Angelina Grimke gets married and a new activist takes over. Angelina Grimke married Theodore Weld and retired from public life, along with her sister Sarah, to start a family. This action caused different reactions, one of which is voiced by Elizabeth Cady Stanton of Lucretia Mott (both Stanton and Mott are women’s rights activists) saying, “you have both been in a state of retiracy long enough, & that it is not right for you to be still, longer, that you should either write for the public or speak out for oppressed women (170).” These two women start to take a more secular role of arguments into the forefront of this cause than did the Grimkes. Elizabeth Cady Stanton was involved in the planning of the first women’s rights convention in Seneca Falls in 1848 and needed something to use as proof for women to have rights. The Grimke’s had been basing all their arguments, as did the opposition, on religious grounds. In planning the Seneca Falls event Stanton used the Declaration of 1776 and adopted it to replace “King George” for “all men”. This was in support of the shifting of the opposition to secular means, since they were losing their ground on religious arguments. The women had to counter the secular arguments by adopting their own, and this was the ebbing of Christianity in the debate; it still existed of course, but increasingly it became a legal discussion (172).

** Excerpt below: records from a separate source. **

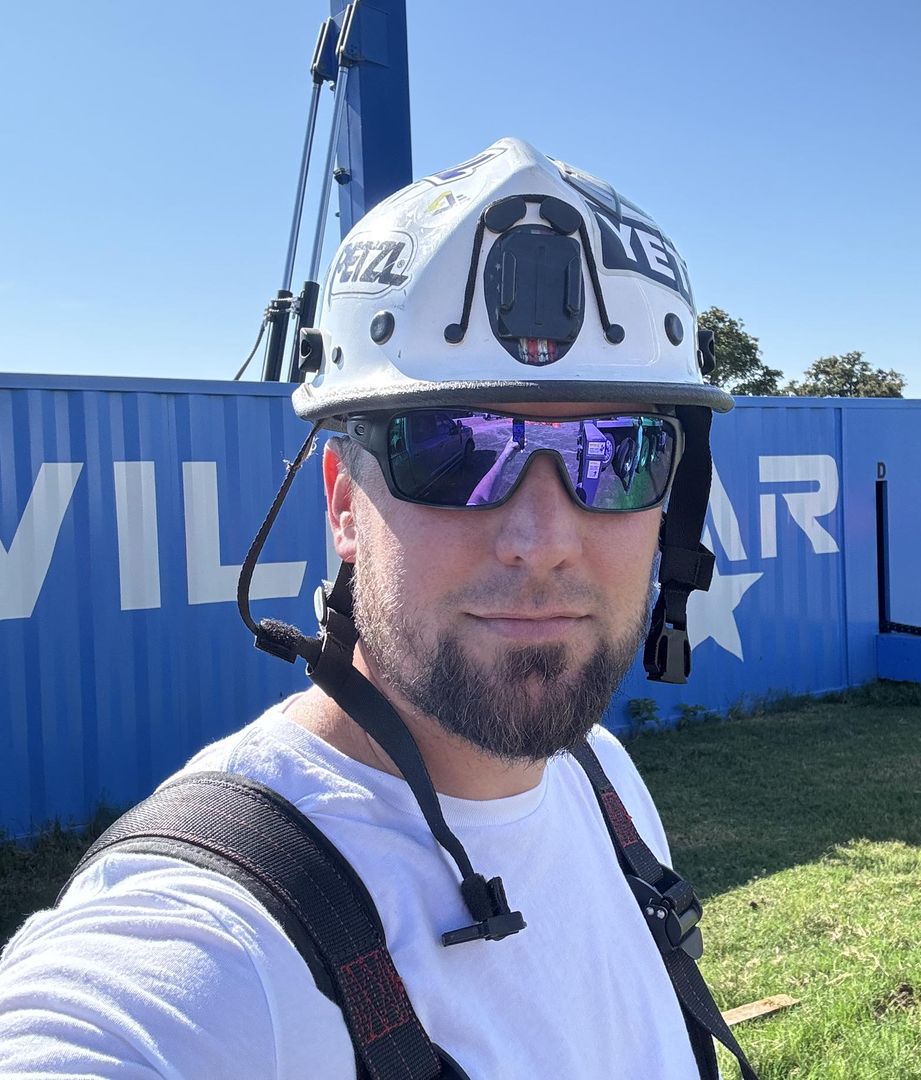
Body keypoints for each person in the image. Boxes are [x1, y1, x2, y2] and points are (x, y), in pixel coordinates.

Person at [0, 138, 750, 1079]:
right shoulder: (222, 938)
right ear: (345, 505)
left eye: (617, 453)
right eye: (454, 450)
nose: (544, 538)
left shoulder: (603, 784)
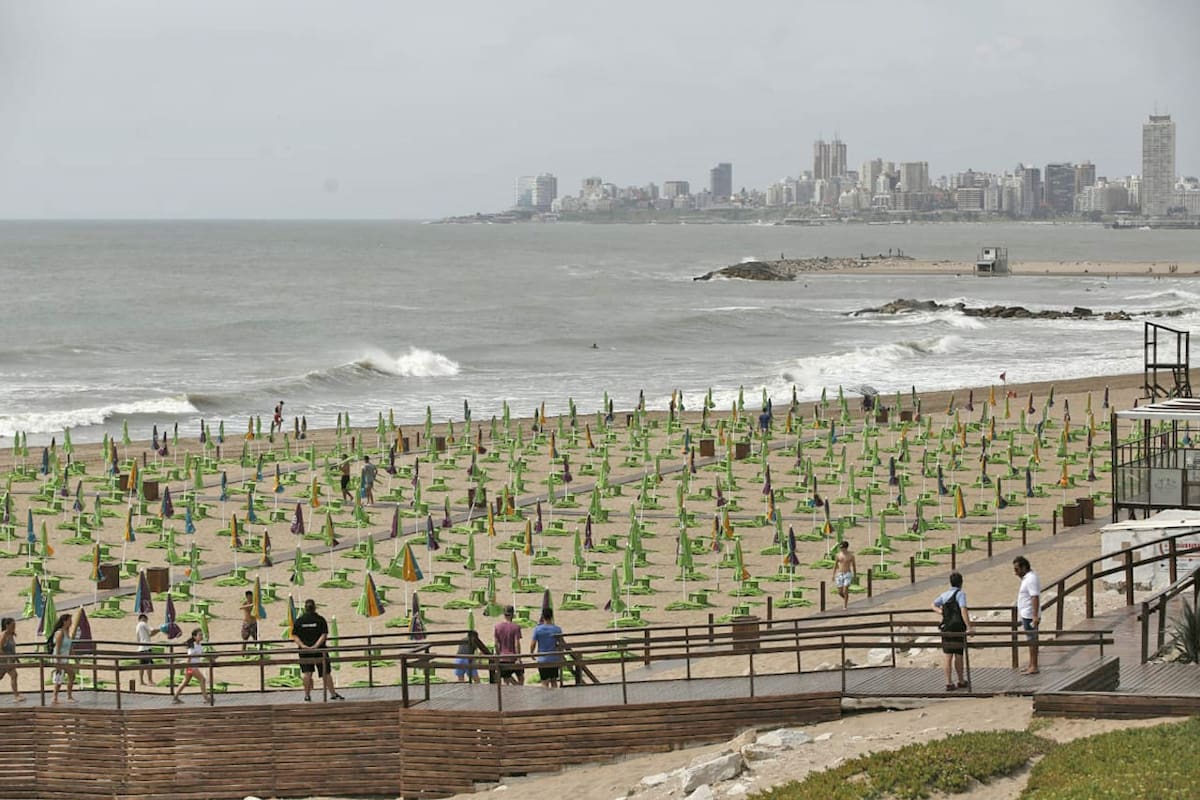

The abolitionists started a movement that stated all men are equal at a time when women were getting more and more involved in politics in America. The arguments used in the fight against holding slaves in bondage struck home with the women trying to free them, especially when they were attacked for speaking. Angelina asked the question, “When will we be ‘delivered from the bondage of corruption into the glorious liberty of the sons of God’ (133)?” She argued that Christians must adhere to the word of God and support equality. Clergy responded with their own Christian ideals and stated that women had no right to enter the public arena, but the Grimke’s popularity only grew. Christianity was holding up on the side of equality, it turns out, so the anti-women’s rights supporters turned to the secular arguments (just like the Indian removal supporters). This spawned the new women’s activist, after the retirement of the Grimke’s, which used the legal rhetoric against the opposition and continued the fight, connecting the separate spheres of religion and legality while also invading the ‘separate spheres’ of the sexes.


 

Bibliography

 

Sklar, Kathryn Kish. Women’s Rights Emerges within the Antislavery Movement 1830- 

1870: A Brief History with Documents. 1st ed. Boston: Bedford / St. Martin's, 2000.